À cet égard, je voudrais rappeler le rôle joué par le Sénat dans la définition de l’entreprise de taille intermédiaire, au cours des débats sur la loi de modernisation de l’économie. Cette dernière, bien loin de mériter les qualificatifs outranciers dont elle a été l’objet voilà quelques minutes, se révèle un texte de progrès, qui met notre pays sur la voie d’une plus grande compétitivité.
Le Gouvernement a aussi agi en faveur d’une plus grande transparence dans la politique de crédit aux PME des banques. Entre mars 2008 et mars 2009, les encours de crédit aux très petites et aux petites et moyennes entreprises ont progressé de 4, 1 % ; il n’y a donc pas eu d’écroulement du crédit aux PME, même s’il y a bien eu décélération, puisque, sur les six derniers mois, son encours n’a augmenté que de 0, 9 %. Nous sommes conscients que la situation est délicate, non pas tant à cause d’un assèchement brutal des liquidités que parce que la conjoncture économique s’est fortement dégradée.
Dans ces conditions, nous avons voulu que toute entreprise ayant des difficultés de financement puisse trouver un appui. Vous le savez, mesdames, messieurs les sénateurs, un médiateur du crédit a été nommé, dont la mission est de trouver concrètement, au cas par cas, des solutions pour assurer la continuité de l’activité du plus grand nombre possible d’entreprises rencontrant des difficultés de financement. Son action s’appuie, à l'échelon départemental, sur le réseau de la Banque de France. Au 24 mai dernier, 9 960 dossiers avaient été acceptés en médiation. Dans 66 % des cas, soit 4 644 entreprises, une solution a pu être trouvée, pour des financements représentant près de 1 milliard d'euros.
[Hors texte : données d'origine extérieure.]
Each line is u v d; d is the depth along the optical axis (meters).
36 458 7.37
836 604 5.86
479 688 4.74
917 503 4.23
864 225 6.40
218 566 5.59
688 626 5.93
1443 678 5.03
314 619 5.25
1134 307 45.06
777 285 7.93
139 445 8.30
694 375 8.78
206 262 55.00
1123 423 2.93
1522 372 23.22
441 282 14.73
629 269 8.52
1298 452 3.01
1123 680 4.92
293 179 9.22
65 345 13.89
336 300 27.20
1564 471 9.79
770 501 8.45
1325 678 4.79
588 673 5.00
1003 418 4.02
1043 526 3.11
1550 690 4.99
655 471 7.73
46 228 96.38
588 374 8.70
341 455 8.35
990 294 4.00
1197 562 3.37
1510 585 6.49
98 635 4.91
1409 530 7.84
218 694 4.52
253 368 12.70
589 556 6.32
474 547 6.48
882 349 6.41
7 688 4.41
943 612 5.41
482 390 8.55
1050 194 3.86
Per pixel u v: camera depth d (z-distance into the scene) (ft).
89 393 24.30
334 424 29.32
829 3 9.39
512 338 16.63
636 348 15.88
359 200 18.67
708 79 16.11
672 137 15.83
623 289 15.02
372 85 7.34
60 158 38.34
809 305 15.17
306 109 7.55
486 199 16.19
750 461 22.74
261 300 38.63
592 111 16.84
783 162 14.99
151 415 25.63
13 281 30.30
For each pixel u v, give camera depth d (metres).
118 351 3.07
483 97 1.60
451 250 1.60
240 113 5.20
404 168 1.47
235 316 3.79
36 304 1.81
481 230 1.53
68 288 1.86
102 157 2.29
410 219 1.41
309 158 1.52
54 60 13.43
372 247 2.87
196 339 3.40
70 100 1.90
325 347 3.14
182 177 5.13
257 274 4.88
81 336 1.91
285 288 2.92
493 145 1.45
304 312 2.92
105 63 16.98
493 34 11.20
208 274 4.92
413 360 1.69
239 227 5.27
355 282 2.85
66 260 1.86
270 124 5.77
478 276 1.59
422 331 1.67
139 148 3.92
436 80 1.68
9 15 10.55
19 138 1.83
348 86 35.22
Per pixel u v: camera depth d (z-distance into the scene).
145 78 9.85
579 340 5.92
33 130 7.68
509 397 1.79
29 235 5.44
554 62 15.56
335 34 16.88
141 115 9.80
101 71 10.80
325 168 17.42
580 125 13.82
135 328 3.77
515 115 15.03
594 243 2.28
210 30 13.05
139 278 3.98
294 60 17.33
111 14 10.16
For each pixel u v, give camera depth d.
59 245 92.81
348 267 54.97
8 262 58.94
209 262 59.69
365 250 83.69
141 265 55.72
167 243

Le Gouvernement est donc pleinement mobilisé face à ce problème, s'agissant notamment du crédit bancaire, même si cela ne signifie pas que nous ne puissions faire mieux.
La proposition de loi que vous allez examiner, mesdames, messieurs les sénateurs, comporte un certain nombre d’avancées notables en faveur des PME, en particulier dans trois directions.
Il s’agit tout d’abord d’assurer une plus grande transparence dans les relations contractuelles entre les entreprises, d’une part, et les établissements de crédit et les assureurs-crédit, d’autre part.
Grâce aux dispositions de la présente proposition de loi, les entreprises pourront connaître les raisons de la réduction ou de l’interruption d’un concours bancaire à durée indéterminée par un établissement de crédit. Elles pourront également obtenir une explication sur les éléments ayant conduit aux décisions de notation les concernant.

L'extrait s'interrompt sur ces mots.